Edenian Amnesia
Edenian Amenesia was a common ailment during the Second Age. Created by the sister goddesses themselves, the condition resulted in the blurring or removal of memories which might make a newly arrived refugee struggle to adapt to life in Eden. But though the goddesses’ intentions were good, a blank or semi-blank slate was something the worst of the new arrivals would use as justification for their misdeeds. As a result, the sister goddesses eradicated the condition and never again used it to try and shape the behaviors of Eden’s citizenry.
Transmission & Vectors
The contagion which caused Edenian Amnesia was water-based. As nearly all refugees arrive in Eden via the The River Without End, the sister goddesses saw spiking the waterway as the most efficient way to distribute their contaminant.
Symptoms
Sufferers experience both the blurriness of some memories and the all-out removal of others. The contagion seeks to keep the core of a person’s being intact at all costs, which is why it simply smudges some memories while cutting out others entirely. The idea is to make them accept the mish-mashed, hodgepodge reality of Eden more easily. For example, when Earthling refugees from the year 1912 arrived in Wonderland, which felt more a Renaissance Festival than the steampunk version of reality they’d just come from, their memories were adjusted to make the transition smoother. Others arriving in the far-off but far more modern cities of Nunya, required far less manipulation. And many who arrived in the technologically advanced lands of The Reek suffered little if any Edenian Amnesia at all.
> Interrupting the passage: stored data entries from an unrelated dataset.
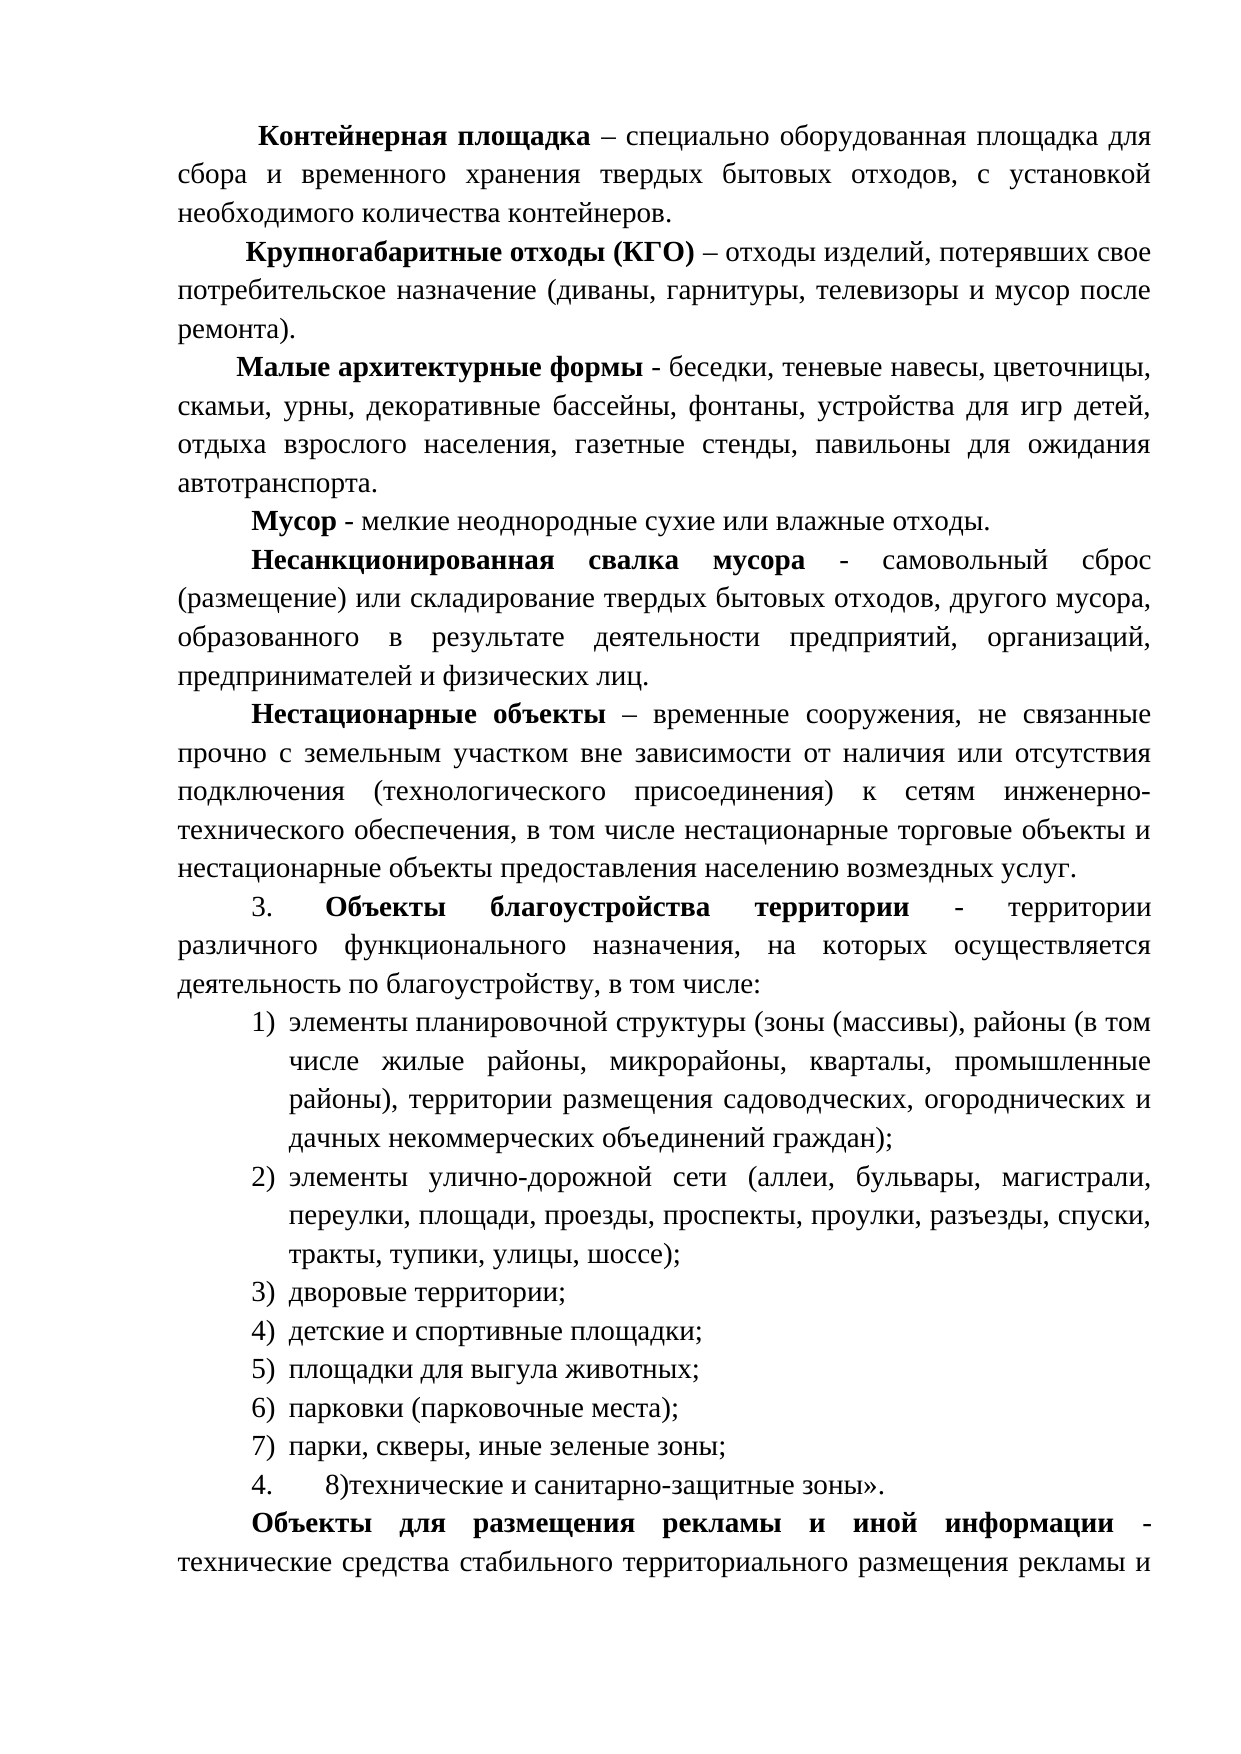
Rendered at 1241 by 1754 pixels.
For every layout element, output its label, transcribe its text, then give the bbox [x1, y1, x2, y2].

list Объекты благоустройства территории - территории различного функционального назначения, на которых осуществляется деятельность по благоустройству, в том числе: [177, 889, 1152, 999]
text Крупногабаритные отходы (КГО) – отходы изделий, потерявших свое потребительское назначение (диваны, гарнитуры, телевизоры и мусор после ремонта). Малые архитектурные формы - беседки, теневые навесы, цветочницы, скамьи, урны, декоративные бассейны, фонтаны, устройства для игр детей, отдыха взрослого населения, газетные стенды, павильоны для ожидания автотранспорта. [177, 234, 1152, 498]
list детские и спортивные площадки; [251, 1313, 1152, 1346]
list парковки (парковочные места); [251, 1390, 1152, 1423]
list элементы улично-дорожной сети (аллеи, бульвары, магистрали, переулки, площади, проезды, проспекты, проулки, разъезды, спуски, тракты, тупики, улицы, шоссе); [251, 1159, 1152, 1269]
list 8)технические и санитарно-защитные зоны». [177, 1467, 1152, 1501]
list элементы планировочной структуры (зоны (массивы), районы (в том числе жилые районы, микрорайоны, кварталы, промышленные районы), территории размещения садоводческих, огороднических и дачных некоммерческих объединений граждан); [251, 1004, 1152, 1154]
list дворовые территории; [251, 1274, 1152, 1308]
text Мусор - мелкие неоднородные сухие или влажные отходы. [177, 503, 1152, 537]
list площадки для выгула животных; [251, 1351, 1152, 1385]
list парки, скверы, иные зеленые зоны; [251, 1428, 1152, 1462]
text Несанкционированная свалка мусора - самовольный сброс (размещение) или складирование твердых бытовых отходов, другого мусора, образованного в результате деятельности предприятий, организаций, предпринимателей и физических лиц. [177, 542, 1152, 691]
text Контейнерная площадка – специально оборудованная площадка для сбора и временного хранения твердых бытовых отходов, с установкой необходимого количества контейнеров. [177, 118, 1152, 229]
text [177, 1506, 1152, 1578]
text Нестационарные объекты – временные сооружения, не связанные прочно с земельным участком вне зависимости от наличия или отсутствия подключения (технологического присоединения) к сетям инженерно-технического обеспечения, в том числе нестационарные торговые объекты и нестационарные объекты предоставления населению возмездных услуг. [177, 696, 1152, 884]
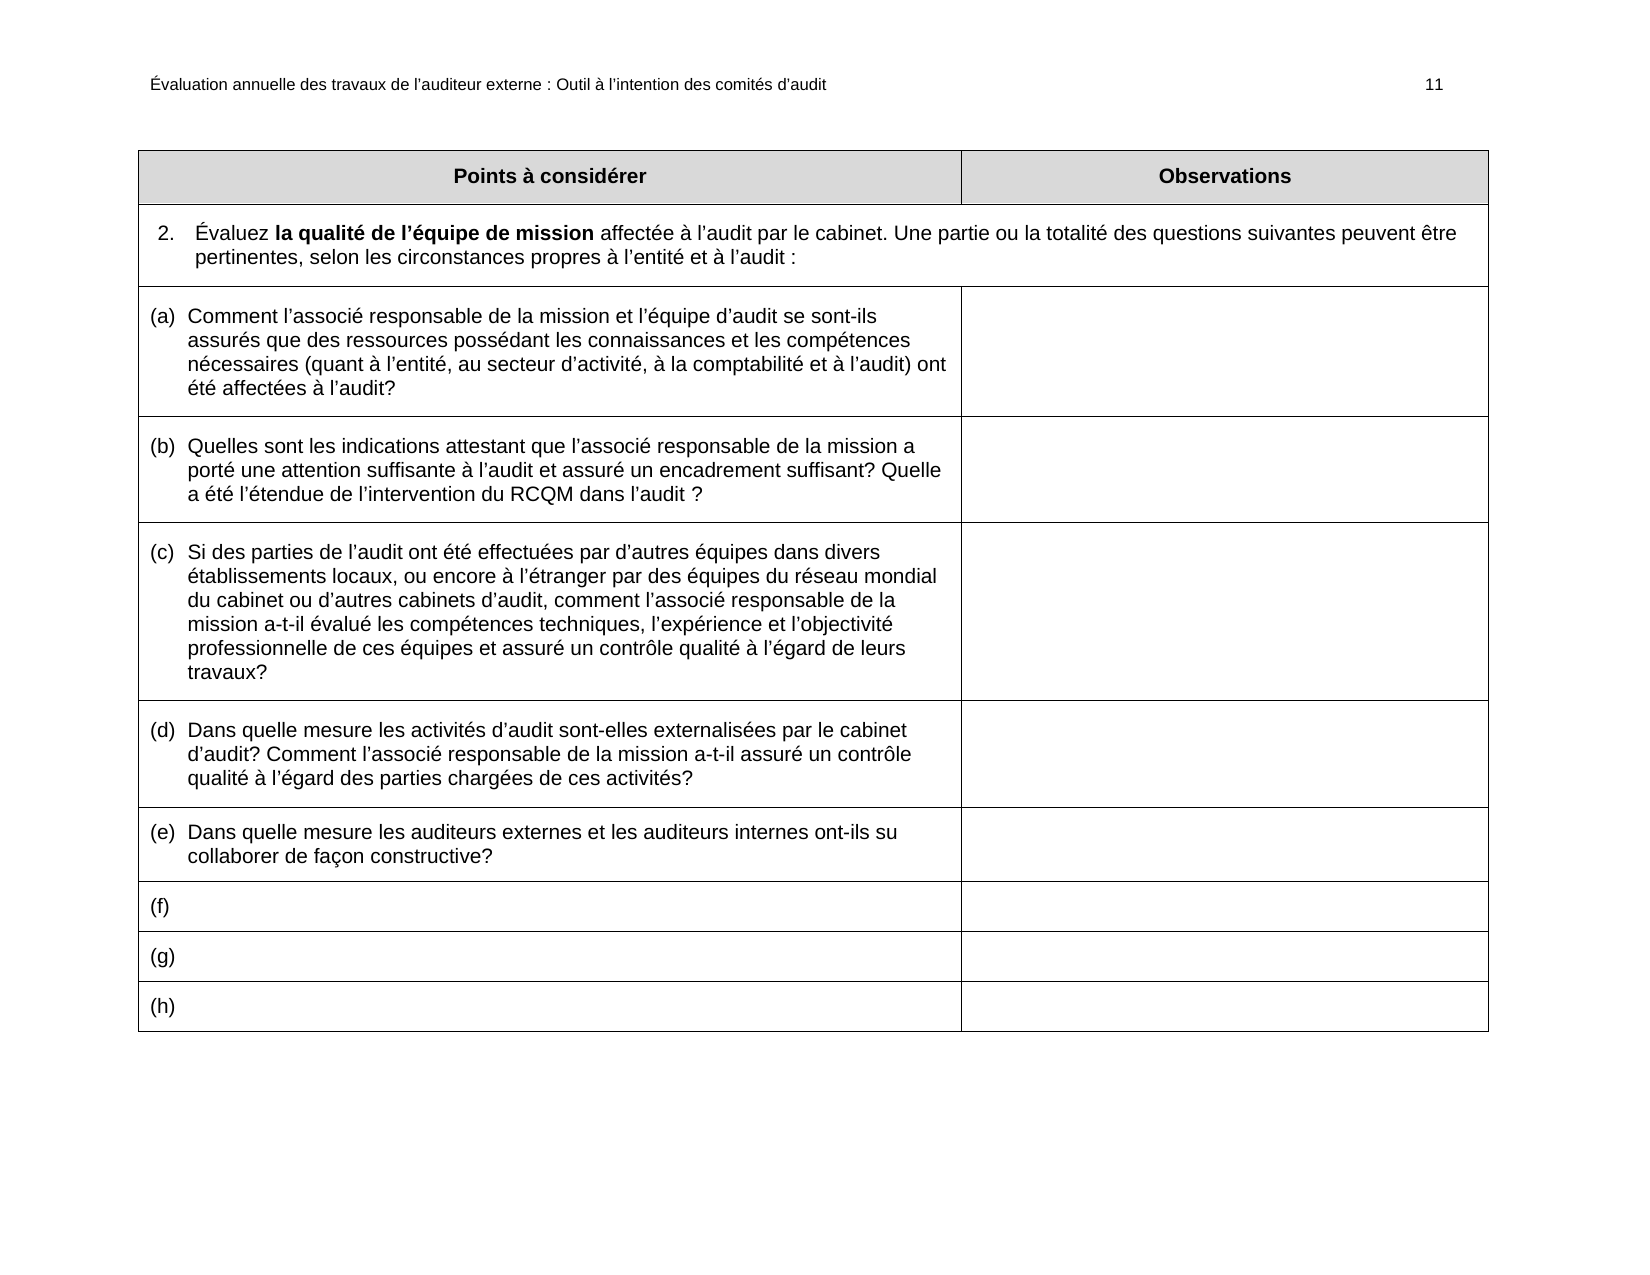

They needed all the help they could get just comprehend the city of the future they’d been plunked down in.
Treatment
There was no treatment available. The condition was permanent. That said, this permanence didn’t stop some refugees from flocking to the Edenian Athenæum to seek out information about their lost reality which might help them piece together their patchwork pasts.
Prognosis
Most sufferers went on to lead pleasant, fulfilling lives in their new reality. Some, however, suffered from delusions of grandeur brought on by their freshly blank slates. For folks like the False Kings, many of whom believed in their core that they deserved better than life on Earth had given them, their blurry memories were an excuse to rewrite their own histories—often to justify heinous, self-serving actions.